[Records contained in a dataset]
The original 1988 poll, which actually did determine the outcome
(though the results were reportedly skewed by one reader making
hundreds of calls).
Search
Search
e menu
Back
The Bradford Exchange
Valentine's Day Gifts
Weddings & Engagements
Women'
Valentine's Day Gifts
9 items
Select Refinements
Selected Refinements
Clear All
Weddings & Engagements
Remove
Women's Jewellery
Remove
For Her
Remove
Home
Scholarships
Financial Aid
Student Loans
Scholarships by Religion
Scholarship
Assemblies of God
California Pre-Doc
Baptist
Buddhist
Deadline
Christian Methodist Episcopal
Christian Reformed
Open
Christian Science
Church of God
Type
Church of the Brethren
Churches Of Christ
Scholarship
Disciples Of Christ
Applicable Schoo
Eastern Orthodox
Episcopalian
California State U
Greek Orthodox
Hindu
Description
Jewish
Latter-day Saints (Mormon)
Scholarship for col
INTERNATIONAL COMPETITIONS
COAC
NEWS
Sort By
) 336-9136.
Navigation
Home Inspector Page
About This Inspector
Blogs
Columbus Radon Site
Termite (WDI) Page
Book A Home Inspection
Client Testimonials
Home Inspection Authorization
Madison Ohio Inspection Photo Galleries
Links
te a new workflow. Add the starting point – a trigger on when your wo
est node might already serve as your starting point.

## Exercise details
From the entries above, copy out every line where the string "starting" appears.

## Output of the task
te a new workflow. Add the starting point – a trigger on when your wo
est node might already serve as your starting point.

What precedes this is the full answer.